(Beginning of Dataset content)

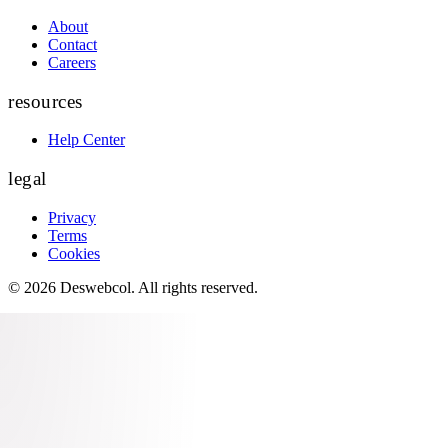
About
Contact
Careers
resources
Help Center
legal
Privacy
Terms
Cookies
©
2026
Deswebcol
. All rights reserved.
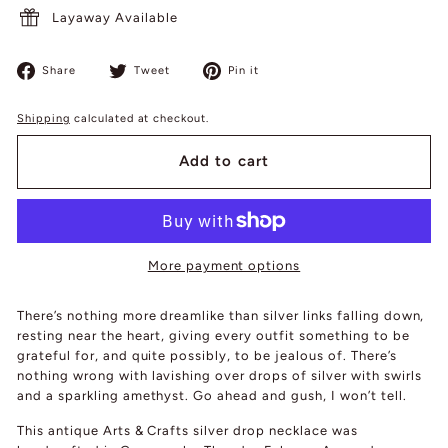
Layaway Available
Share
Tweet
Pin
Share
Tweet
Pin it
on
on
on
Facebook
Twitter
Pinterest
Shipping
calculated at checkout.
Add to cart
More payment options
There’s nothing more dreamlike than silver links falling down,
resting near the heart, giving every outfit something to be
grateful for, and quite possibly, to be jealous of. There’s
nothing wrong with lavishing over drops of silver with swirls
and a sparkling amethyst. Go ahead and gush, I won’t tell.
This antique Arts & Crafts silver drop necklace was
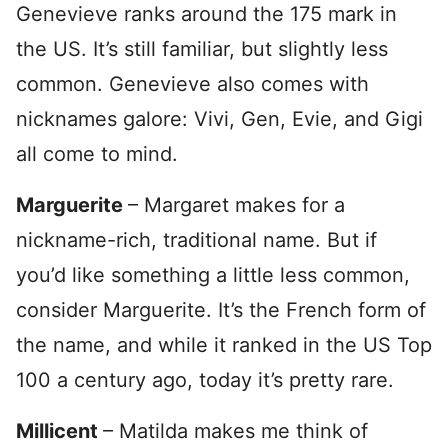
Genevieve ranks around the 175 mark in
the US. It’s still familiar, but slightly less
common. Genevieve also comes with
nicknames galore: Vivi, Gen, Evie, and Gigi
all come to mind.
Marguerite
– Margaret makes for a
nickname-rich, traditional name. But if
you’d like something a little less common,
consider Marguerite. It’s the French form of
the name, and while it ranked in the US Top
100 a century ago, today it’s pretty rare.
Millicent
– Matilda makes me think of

(End of Dataset content)
(Beginning of Dataset content)

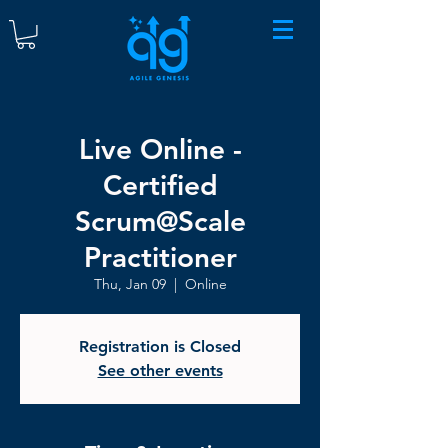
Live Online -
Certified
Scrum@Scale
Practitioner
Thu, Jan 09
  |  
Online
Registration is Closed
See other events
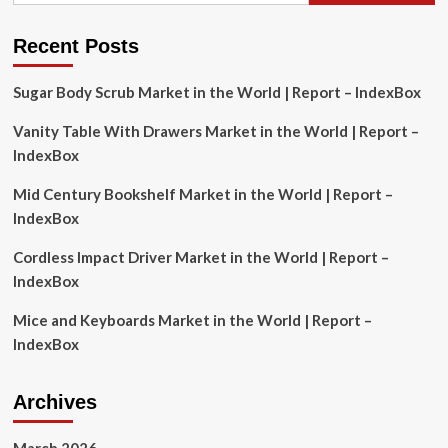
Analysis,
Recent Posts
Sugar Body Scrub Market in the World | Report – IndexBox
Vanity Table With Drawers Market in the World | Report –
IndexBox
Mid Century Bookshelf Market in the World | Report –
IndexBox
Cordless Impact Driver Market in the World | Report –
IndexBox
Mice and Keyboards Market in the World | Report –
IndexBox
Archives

(End of Dataset content)

**Exercise**
Set down the data lines from the line with "Layaway Available" through the line with "This antique Arts", reproducing each one verbatim.

**Problem solution**
Layaway Available
Share
Tweet
Pin
Share
Tweet
Pin it
on
on
on
Facebook
Twitter
Pinterest
Shipping
calculated at checkout.
Add to cart
More payment options
There’s nothing more dreamlike than silver links falling down,
resting near the heart, giving every outfit something to be
grateful for, and quite possibly, to be jealous of. There’s
nothing wrong with lavishing over drops of silver with swirls
and a sparkling amethyst. Go ahead and gush, I won’t tell.
This antique Arts & Crafts silver drop necklace was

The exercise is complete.